- Exercise requirements
Somewhere below is a line with "(sheet_instances" and, later, a line with "(effects (font (size 2"; repeat those two lines and all the lines between them, exactly as they are.

======== Data in this exercise

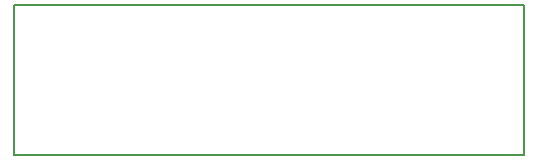
<source format=gbr>
%TF.GenerationSoftware,KiCad,Pcbnew,(6.0.1)*%
%TF.CreationDate,2022-09-12T22:22:16+01:00*%
%TF.ProjectId,rusEFI-Optoisolator,72757345-4649-42d4-9f70-746f69736f6c,rev?*%
%TF.SameCoordinates,Original*%
%TF.FileFunction,Profile,NP*%
%FSLAX46Y46*%
G04 Gerber Fmt 4.6, Leading zero omitted, Abs format (unit mm)*
G04 Created by KiCad (PCBNEW (6.0.1)) date 2022-09-12 22:22:16*
%MOMM*%
%LPD*%
G01*
G04 APERTURE LIST*
%TA.AperFunction,Profile*%
%ADD10C,0.200000*%
%TD*%
G04 APERTURE END LIST*
D10*
X116840000Y-78740000D02*
X160020000Y-78740000D01*
X160020000Y-91440000D02*
X116840000Y-91440000D01*
X116840000Y-91440000D02*
X116840000Y-78740000D01*
X160020000Y-78740000D02*
X160020000Y-91440000D01*
M02*

</source>
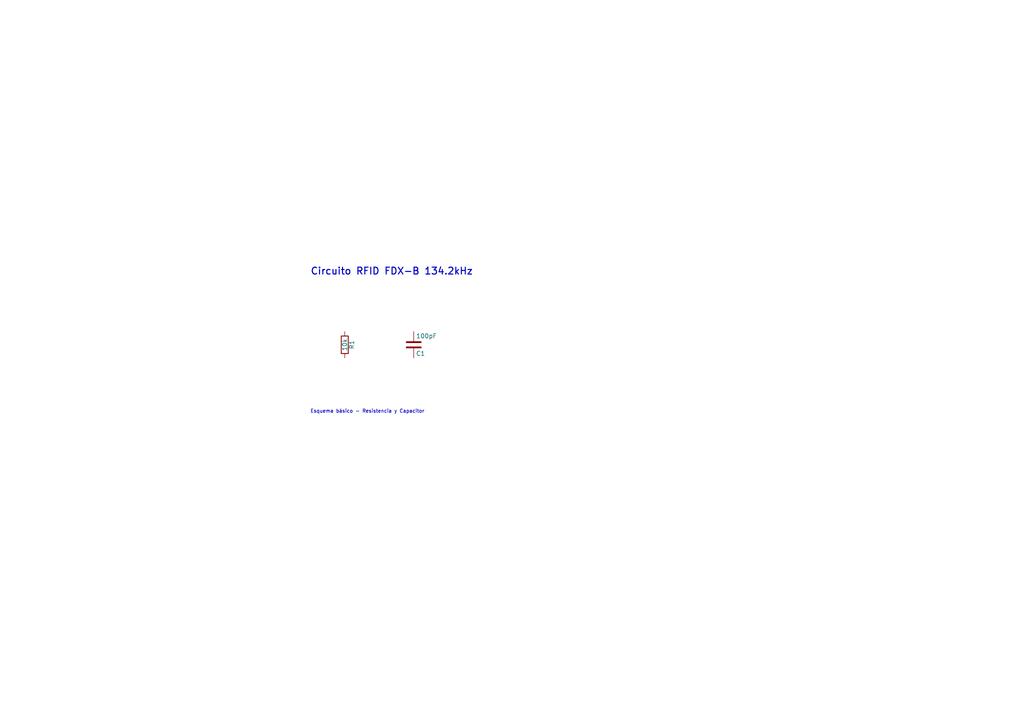
<source format=kicad_sch>
(kicad_sch (version 20230121) (generator eeschema)

  (uuid e63e39d7-6ac0-4ffd-8aa3-1841a4541b55)

  (paper "A4")

  (title_block
    (title "Lector RFID FDX-B para Caravanas")
    (date "2025-08-14")
    (rev "v1.0")
    (company "IoT Cloud Studio")
    (comment 1 "Lector de caravanas de ganado FDX-B 134.2kHz")
    (comment 2 "Basado en ESP32 con amplificador LM358")
    (comment 3 "Alcance: 10-15cm típico")
    (comment 4 "Protocolo ISO 11784/11785")
  )

  

  (sheet_instances
    (path "/" (page "1"))
  )

  (symbol_instances
    (path "/L1" (reference "L1") (unit 1) (value "120μH") (footprint ""))
    (path "/C1" (reference "C1") (unit 1) (value "100pF") (footprint ""))
    (path "/R1" (reference "R1") (unit 1) (value "10k") (footprint ""))
  )

  (symbol (lib_id "Device:R") (at 100 100 0) (unit 1)
    (in_bom yes) (on_board yes) (dnp no)
    (uuid "30c6927d-8e94-4963-a195-9a23d1d54001")
    (property "Reference" "R1" (at 102.032 100 90)
      (effects (font (size 1.27 1.27)))
    )
    (property "Value" "10k" (at 100 100 90)
      (effects (font (size 1.27 1.27)))
    )
    (property "Footprint" "" (at 98.222 100 90)
      (effects (font (size 1.27 1.27)) hide)
    )
    (property "Datasheet" "~" (at 100 100 0)
      (effects (font (size 1.27 1.27)) hide)
    )
    (pin "1" (uuid "30c6927d-8e94-4963-a195-9a23d1d54002"))
    (pin "2" (uuid "30c6927d-8e94-4963-a195-9a23d1d54003"))
  )

  (symbol (lib_id "Device:C") (at 120 100 0) (unit 1)
    (in_bom yes) (on_board yes) (dnp no)
    (uuid "30c6927d-8e94-4963-a195-9a23d1d54004")
    (property "Reference" "C1" (at 120.635 102.54 0)
      (effects (font (size 1.27 1.27)) (justify left))
    )
    (property "Value" "100pF" (at 120.635 97.46 0)
      (effects (font (size 1.27 1.27)) (justify left))
    )
    (property "Footprint" "" (at 120.9652 96.19 0)
      (effects (font (size 1.27 1.27)) hide)
    )
    (property "Datasheet" "~" (at 120 100 0)
      (effects (font (size 1.27 1.27)) hide)
    )
    (pin "1" (uuid "30c6927d-8e94-4963-a195-9a23d1d54005"))
    (pin "2" (uuid "30c6927d-8e94-4963-a195-9a23d1d54006"))
  )

  (text "Circuito RFID FDX-B 134.2kHz" (at 90 80 0)
    (effects (font (size 2 2) (thickness 0.3)) (justify left bottom))
    (uuid "30c6927d-8e94-4963-a195-9a23d1d54007")
  )

  (text "Esquema básico - Resistencia y Capacitor" (at 90 120 0)
    (effects (font (size 1 1)) (justify left bottom))
    (uuid "30c6927d-8e94-4963-a195-9a23d1d54008")
  )
)

</source>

================

- Task response
  (sheet_instances
    (path "/" (page "1"))
  )

  (symbol_instances
    (path "/L1" (reference "L1") (unit 1) (value "120μH") (footprint ""))
    (path "/C1" (reference "C1") (unit 1) (value "100pF") (footprint ""))
    (path "/R1" (reference "R1") (unit 1) (value "10k") (footprint ""))
  )

  (symbol (lib_id "Device:R") (at 100 100 0) (unit 1)
    (in_bom yes) (on_board yes) (dnp no)
    (uuid "30c6927d-8e94-4963-a195-9a23d1d54001")
    (property "Reference" "R1" (at 102.032 100 90)
      (effects (font (size 1.27 1.27)))
    )
    (property "Value" "10k" (at 100 100 90)
      (effects (font (size 1.27 1.27)))
    )
    (property "Footprint" "" (at 98.222 100 90)
      (effects (font (size 1.27 1.27)) hide)
    )
    (property "Datasheet" "~" (at 100 100 0)
      (effects (font (size 1.27 1.27)) hide)
    )
    (pin "1" (uuid "30c6927d-8e94-4963-a195-9a23d1d54002"))
    (pin "2" (uuid "30c6927d-8e94-4963-a195-9a23d1d54003"))
  )

  (symbol (lib_id "Device:C") (at 120 100 0) (unit 1)
    (in_bom yes) (on_board yes) (dnp no)
    (uuid "30c6927d-8e94-4963-a195-9a23d1d54004")
    (property "Reference" "C1" (at 120.635 102.54 0)
      (effects (font (size 1.27 1.27)) (justify left))
    )
    (property "Value" "100pF" (at 120.635 97.46 0)
      (effects (font (size 1.27 1.27)) (justify left))
    )
    (property "Footprint" "" (at 120.9652 96.19 0)
      (effects (font (size 1.27 1.27)) hide)
    )
    (property "Datasheet" "~" (at 120 100 0)
      (effects (font (size 1.27 1.27)) hide)
    )
    (pin "1" (uuid "30c6927d-8e94-4963-a195-9a23d1d54005"))
    (pin "2" (uuid "30c6927d-8e94-4963-a195-9a23d1d54006"))
  )

  (text "Circuito RFID FDX-B 134.2kHz" (at 90 80 0)
    (effects (font (size 2 2) (thickness 0.3)) (justify left bottom))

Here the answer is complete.